In this study, we examined the effect of plasma from septic patients on rat muscle mitochondrial function. We compared septic plasma to both postoperative and healthy controls for different periods of time and using different modes of incubation (isolated mitochondria as well as permeabilized muscle fibers). All experiments were paired, meaning that each mitochondrial population was incubated with matched controls, to avoid variability in the mitochondrial quality after isolation, and the recruited patients were representative for severe sepsis with a 30-day mortality of 20 %. The good RCR values measured in both parts of the study indicate that the mitochondria were not damaged during the isolation or the permeabilization processes. In neither of the experiments, we observed any difference in mitochondrial respiration between incubations with septic or control plasma.

Our data partly contradicts the tendency towards a decreased respiration of isolated skeletal muscle mitochondria by Garrabou et al. [10]. However, the latter study used slightly different methodology and does not report whether they used paired examinations, which is one of the strengths of our study since a large variation is inherent to the sensitive methods of mitochondrial isolation.

However, there are limitations on the conclusions that can be drawn from the present study. Even though all septic patients are recruited within 24 h from ICU admission, they have received resuscitative treatment and the plasma samples would not necessarily represent the plasma from a native septic process. The plasma levels of catecholamines would probably change during this initial treatment, which would be relevant as a continuous infusion of adrenaline increases respiration in skeletal muscle mitochondria of healthy humans [17]. Most of the patients also received noradrenaline infusion at the time of blood sampling, which has been shown to increase liver mitochondrial respiration, at least in endotoxemic pigs [18]. The plasma composition of the septic patient varies over time [19], and it is possible that we miss some processes facilitated by mediators that are in abundance earlier (or later) in the septic illness.

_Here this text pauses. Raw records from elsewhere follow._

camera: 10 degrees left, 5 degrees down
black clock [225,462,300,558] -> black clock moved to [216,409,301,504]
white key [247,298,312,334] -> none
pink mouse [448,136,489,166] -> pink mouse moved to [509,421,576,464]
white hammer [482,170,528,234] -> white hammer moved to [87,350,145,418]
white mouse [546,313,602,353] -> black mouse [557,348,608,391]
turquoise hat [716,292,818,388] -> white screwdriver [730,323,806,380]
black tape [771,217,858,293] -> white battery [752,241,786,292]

Our study is also limited to skeletal muscle mitochondria and other organs (e.g. the kidneys and liver) may function differently. This may be why we could not see the decreased respiration that Boulos et al. are describing in endothelial cells incubated with septic serum [12]. Also, a 3-h incubation with septic plasma increased oxygen consumption of healthy white blood cells, however, not as much as healthy plasma [20], and a 12-h incubation of human fibroblast cultures with septic serum decrease O2 consumption compared to serum from healthy controls [21]. All these studies use longer incubation times in addition to the use of different human cells. While a prolonged incubation of isolated mitochondria would be interesting to examine, the isolated mitochondria have a limited life span and a longer incubation would be difficult to perform. We tried to address this issue by performing longer incubations of the permeabilized muscle fibers, which are more durable, but without any tendencies towards a change in effect.

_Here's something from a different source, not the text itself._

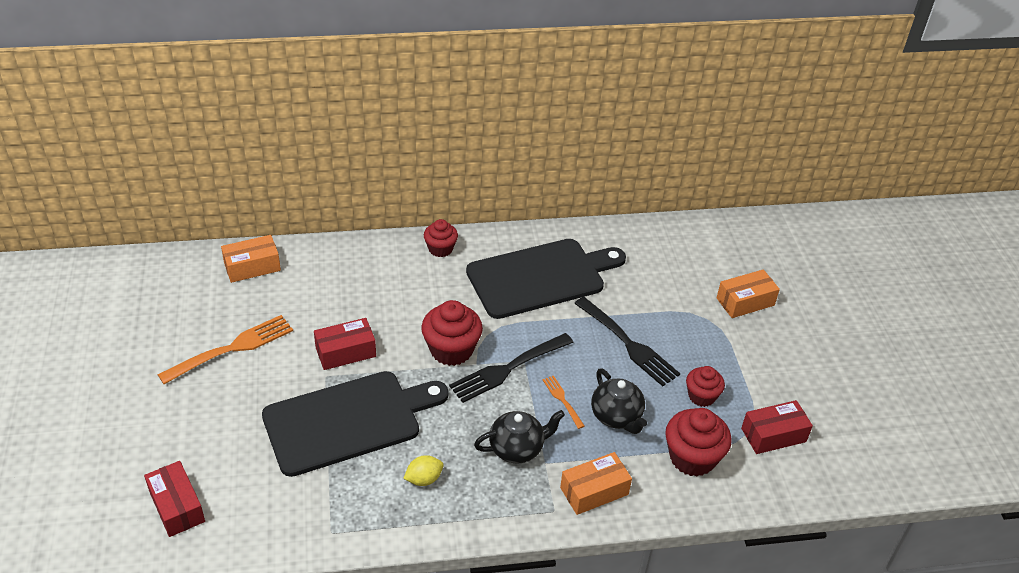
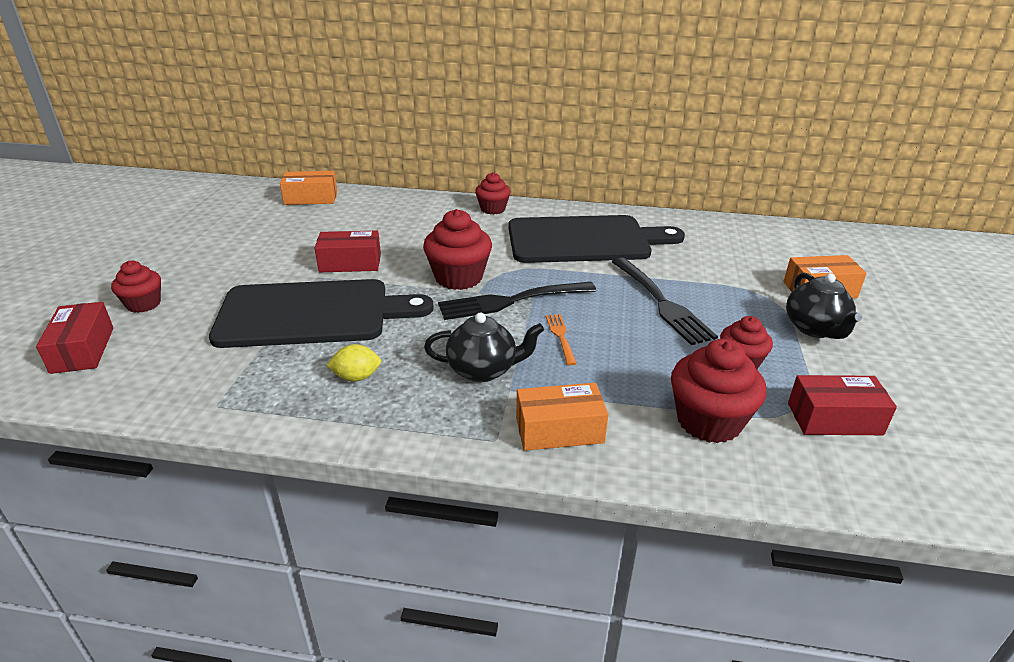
camera: 20 degrees right, 10 degrees down
orange fork [157,315,293,384] -> none
black teapot [591,368,647,434] -> black teapot moved to [786,273,862,339]
none -> red cupcake [111,261,161,313]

Altogether, incubation of tissues and isolated mitochondria has been described in different studies with conflicting results. This may well be due to differences in methodology, but the effect of septic plasma on mitochondrial respiration is still not fully described and may well vary between different tissues or the (patho-)physiological state of the individual tissues.

Conclusions

The organ failure seen in sepsis often debuts after several days, and if mitochondrial dysfunction is a major factor in that development, we do not think that the present study points towards a primary effect caused by a mediator present in the plasma of septic patients, at least not in the skeletal muscle. It is possible that incubation of intact cells or cultures could give additional knowledge on the mechanisms through which mitochondrial function is affected in sepsis and this would be interesting experiments to sequel our study.